Algorithms

In this lab we will play around with a few algorithms. The algorithms themselves are not explained in detail in the lab write-up. If you are unsure of how they work, please ask your lab instructor to explain them or refer to the reference literature below. Understanding the algorithms is central to this lab and will help you come up with a good project. Here is the outline of the lab:

Getting you to think about a few data analysis algorithms:

Top-k with a max-heap

k-means

k-nearest-neigbhor

Brief introduction to mrjob.

Resources

k-means clustering
k-nearest-neighbor
Approximate Frequency Counts over Data Streams (Lossy Top-k)
MapReduce
mrjob

Note that Top-k is not a standard name, so if you want to find more information about it, you might want to try various descriptive phrases.

Examples

First, make sure that you have the uchicago-cs/cmsc12300 GitHub repository. You should already be familiar with how to retrieve this from GitHub.

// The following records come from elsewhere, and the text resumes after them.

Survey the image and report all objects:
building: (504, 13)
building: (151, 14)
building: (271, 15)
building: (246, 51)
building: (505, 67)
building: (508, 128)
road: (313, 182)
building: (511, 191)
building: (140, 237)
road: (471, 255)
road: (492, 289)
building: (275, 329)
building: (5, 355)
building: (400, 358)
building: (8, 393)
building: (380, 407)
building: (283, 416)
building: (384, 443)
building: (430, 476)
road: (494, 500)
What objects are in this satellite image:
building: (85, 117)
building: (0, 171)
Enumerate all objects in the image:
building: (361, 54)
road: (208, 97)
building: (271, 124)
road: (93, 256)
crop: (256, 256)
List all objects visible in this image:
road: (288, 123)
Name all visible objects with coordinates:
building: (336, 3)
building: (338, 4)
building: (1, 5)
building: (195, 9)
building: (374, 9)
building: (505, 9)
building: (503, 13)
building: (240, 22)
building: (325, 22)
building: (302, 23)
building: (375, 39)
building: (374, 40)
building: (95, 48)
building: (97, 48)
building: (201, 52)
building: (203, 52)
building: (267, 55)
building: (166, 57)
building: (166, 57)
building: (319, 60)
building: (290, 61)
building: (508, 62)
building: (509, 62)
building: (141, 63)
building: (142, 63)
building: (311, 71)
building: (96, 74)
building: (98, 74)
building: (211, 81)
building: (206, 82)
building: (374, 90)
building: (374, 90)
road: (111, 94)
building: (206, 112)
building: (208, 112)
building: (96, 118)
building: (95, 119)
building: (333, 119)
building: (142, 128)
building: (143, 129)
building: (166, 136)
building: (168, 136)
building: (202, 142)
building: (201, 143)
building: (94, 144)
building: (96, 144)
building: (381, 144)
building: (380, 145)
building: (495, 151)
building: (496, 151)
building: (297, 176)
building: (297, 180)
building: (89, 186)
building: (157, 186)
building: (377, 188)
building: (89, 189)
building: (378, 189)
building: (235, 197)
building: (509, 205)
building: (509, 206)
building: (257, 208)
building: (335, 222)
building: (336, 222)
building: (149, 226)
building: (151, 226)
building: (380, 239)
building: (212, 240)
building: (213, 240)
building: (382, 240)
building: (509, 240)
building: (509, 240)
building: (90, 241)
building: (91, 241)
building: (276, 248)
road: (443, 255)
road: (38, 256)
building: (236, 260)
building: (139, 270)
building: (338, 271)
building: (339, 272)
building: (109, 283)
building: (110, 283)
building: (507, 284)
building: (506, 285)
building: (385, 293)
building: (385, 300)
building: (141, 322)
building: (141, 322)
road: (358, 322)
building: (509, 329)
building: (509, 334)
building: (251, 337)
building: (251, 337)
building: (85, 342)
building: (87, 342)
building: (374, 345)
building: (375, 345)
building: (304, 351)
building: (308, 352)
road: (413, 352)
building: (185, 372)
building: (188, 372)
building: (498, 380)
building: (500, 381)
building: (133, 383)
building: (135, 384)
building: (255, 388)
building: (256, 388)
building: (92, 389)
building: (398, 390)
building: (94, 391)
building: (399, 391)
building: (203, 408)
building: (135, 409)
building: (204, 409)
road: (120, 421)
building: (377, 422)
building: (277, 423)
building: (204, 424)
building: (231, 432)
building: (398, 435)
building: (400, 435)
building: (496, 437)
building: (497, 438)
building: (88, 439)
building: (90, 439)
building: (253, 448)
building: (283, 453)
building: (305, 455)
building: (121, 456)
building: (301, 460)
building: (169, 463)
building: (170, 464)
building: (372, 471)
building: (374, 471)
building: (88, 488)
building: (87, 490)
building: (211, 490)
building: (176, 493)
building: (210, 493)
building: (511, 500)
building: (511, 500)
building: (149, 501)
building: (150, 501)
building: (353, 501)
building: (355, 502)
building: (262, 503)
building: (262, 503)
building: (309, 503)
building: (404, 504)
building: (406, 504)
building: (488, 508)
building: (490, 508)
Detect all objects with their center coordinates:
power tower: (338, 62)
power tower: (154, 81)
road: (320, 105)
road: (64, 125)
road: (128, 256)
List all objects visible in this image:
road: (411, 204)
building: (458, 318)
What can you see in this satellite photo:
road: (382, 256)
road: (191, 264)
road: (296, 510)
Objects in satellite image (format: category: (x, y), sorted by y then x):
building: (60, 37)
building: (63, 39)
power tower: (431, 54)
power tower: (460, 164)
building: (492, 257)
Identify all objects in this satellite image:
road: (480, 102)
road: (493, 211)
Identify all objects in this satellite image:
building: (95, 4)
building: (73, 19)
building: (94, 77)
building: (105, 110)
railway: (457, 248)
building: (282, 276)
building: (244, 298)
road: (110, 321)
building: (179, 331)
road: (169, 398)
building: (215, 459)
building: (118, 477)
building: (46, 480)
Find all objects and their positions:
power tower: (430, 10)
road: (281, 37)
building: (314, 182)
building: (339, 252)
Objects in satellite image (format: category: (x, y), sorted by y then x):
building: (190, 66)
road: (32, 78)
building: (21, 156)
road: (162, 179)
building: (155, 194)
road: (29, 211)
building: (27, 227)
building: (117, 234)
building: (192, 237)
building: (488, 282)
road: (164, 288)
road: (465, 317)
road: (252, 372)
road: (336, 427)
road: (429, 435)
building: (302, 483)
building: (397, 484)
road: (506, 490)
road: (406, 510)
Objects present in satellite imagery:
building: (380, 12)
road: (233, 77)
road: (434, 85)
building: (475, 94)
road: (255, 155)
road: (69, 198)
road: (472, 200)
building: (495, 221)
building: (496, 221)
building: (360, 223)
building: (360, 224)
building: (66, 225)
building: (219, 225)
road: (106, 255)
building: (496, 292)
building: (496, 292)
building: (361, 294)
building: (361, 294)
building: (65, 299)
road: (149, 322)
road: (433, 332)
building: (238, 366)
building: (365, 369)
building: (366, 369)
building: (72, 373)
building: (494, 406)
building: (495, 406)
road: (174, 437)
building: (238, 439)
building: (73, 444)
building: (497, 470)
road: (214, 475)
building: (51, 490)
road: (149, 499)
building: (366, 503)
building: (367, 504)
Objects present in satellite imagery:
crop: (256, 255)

In cmsc12300/examples, the professor has put implementions of various data analysis algorithms, written in pure Python. You should start by reading the examples/data_analysis/README file, which can also be seen directly on the uchicago-cs/cmsc12300 repository page. Please make sure to follow the instructions of how to add the src directory to your PYTHONPATH. If you want to avoid doing this every time, you can run something like this from the data_analysis folder:

$ echo export PYTHONPATH=`pwd`/src:\$PYTHONPATH

Now, refresh your config file by running source ~/.bashrc and then go to the bin folder and make sure you can execute the files, for instance by trying:

$ ./topk_heap.py -h

Run the commands with -h to understand how to use them, since it won't be explained as part of the lab.

Top-k

The Top-k problem finds the k most frequent entries in a corpus. We can use a hash map to keep counts of the data, and then use a heap to keep track of the k largest entries while linearly going through the list of counts. The sample implementation operates on integers and topk_heap.py takes a data file with one integer per line. We need some data to test this on, so we will generate some.

Let us say we have a corpus of only the numbers $\{0, ..., n-1\}$ . Word counts can be seen as drawn from a multinomial distribution. If we look at each sample (word occurrence) individually, we can consider them as drawn from a categorical distribution of n categories:

\begin{equation*} X_1, ..., X_N, \;\;\; \text{i.i.d}\;\;\; X_i \sim \text{Cat}(n, \{p_0, ..., p_n\}) \end{equation*}

This just means that there is $p_i$ probability to generate the number $i$ . Naturally, we must require that $\sum_{i=0}^{n-1} p_i = 1$ .

Exercises

In the following exercises, many of the details are up to you, such as using standard input/output or file handlers.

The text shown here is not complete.